● **Problem requirements**: Before printing the listing, strip out its pictures and keep everything else exact.
------------------------
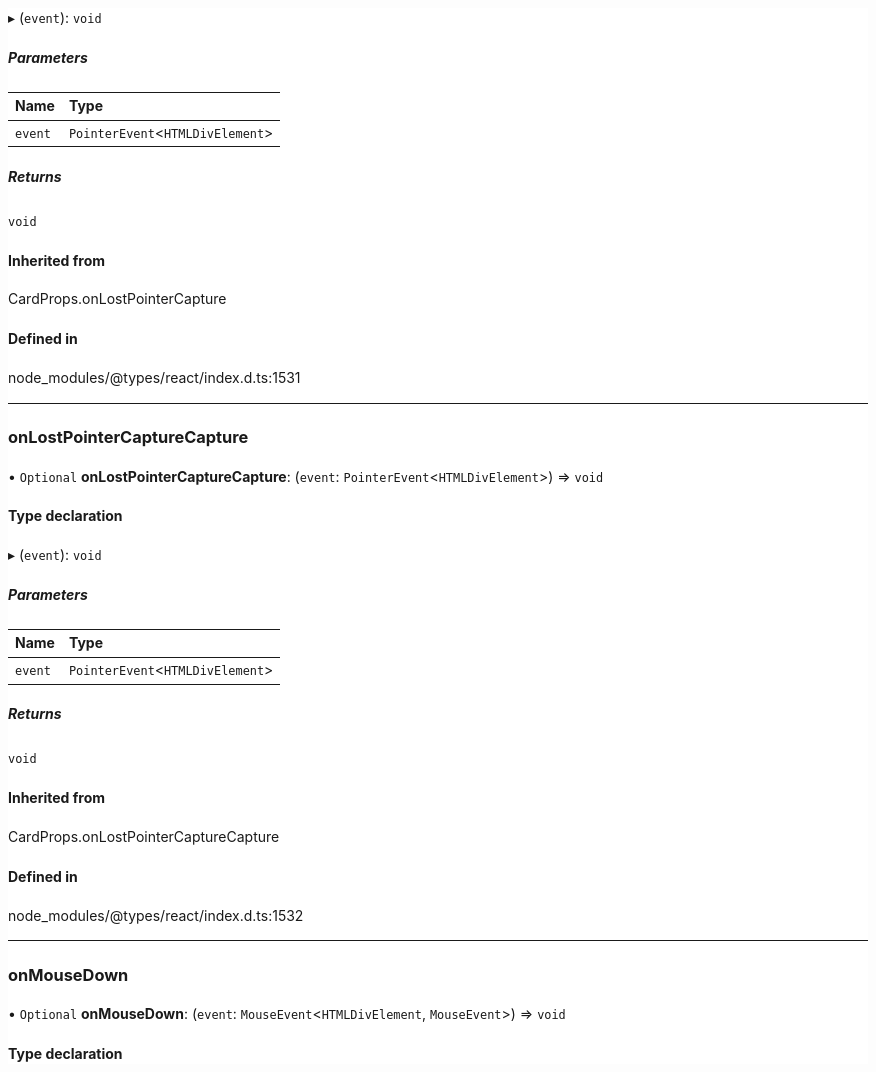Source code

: ▸ (`event`): `void`

##### Parameters

| Name | Type |
| :------ | :------ |
| `event` | `PointerEvent`<`HTMLDivElement`\> |

##### Returns

`void`

#### Inherited from

CardProps.onLostPointerCapture

#### Defined in

node_modules/@types/react/index.d.ts:1531

___

### onLostPointerCaptureCapture

• `Optional` **onLostPointerCaptureCapture**: (`event`: `PointerEvent`<`HTMLDivElement`\>) => `void`

#### Type declaration

▸ (`event`): `void`

##### Parameters

| Name | Type |
| :------ | :------ |
| `event` | `PointerEvent`<`HTMLDivElement`\> |

##### Returns

`void`

#### Inherited from

CardProps.onLostPointerCaptureCapture

#### Defined in

node_modules/@types/react/index.d.ts:1532

___

### onMouseDown

• `Optional` **onMouseDown**: (`event`: `MouseEvent`<`HTMLDivElement`, `MouseEvent`\>) => `void`

#### Type declaration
------------------------
● **Answer to this problem**:
Source code

: ▸ (`event`): `void`

##### Parameters

| Name | Type |
| :------ | :------ |
| `event` | `PointerEvent`<`HTMLDivElement`\> |

##### Returns

`void`

#### Inherited from

CardProps.onLostPointerCapture

#### Defined in

node_modules/@types/react/index.d.ts:1531

___

### onLostPointerCaptureCapture

• `Optional` **onLostPointerCaptureCapture**: (`event`: `PointerEvent`<`HTMLDivElement`\>) => `void`

#### Type declaration

▸ (`event`): `void`

##### Parameters

| Name | Type |
| :------ | :------ |
| `event` | `PointerEvent`<`HTMLDivElement`\> |

##### Returns

`void`

#### Inherited from

CardProps.onLostPointerCaptureCapture

#### Defined in

node_modules/@types/react/index.d.ts:1532

___

### onMouseDown

• `Optional` **onMouseDown**: (`event`: `MouseEvent`<`HTMLDivElement`, `MouseEvent`\>) => `void`

#### Type declaration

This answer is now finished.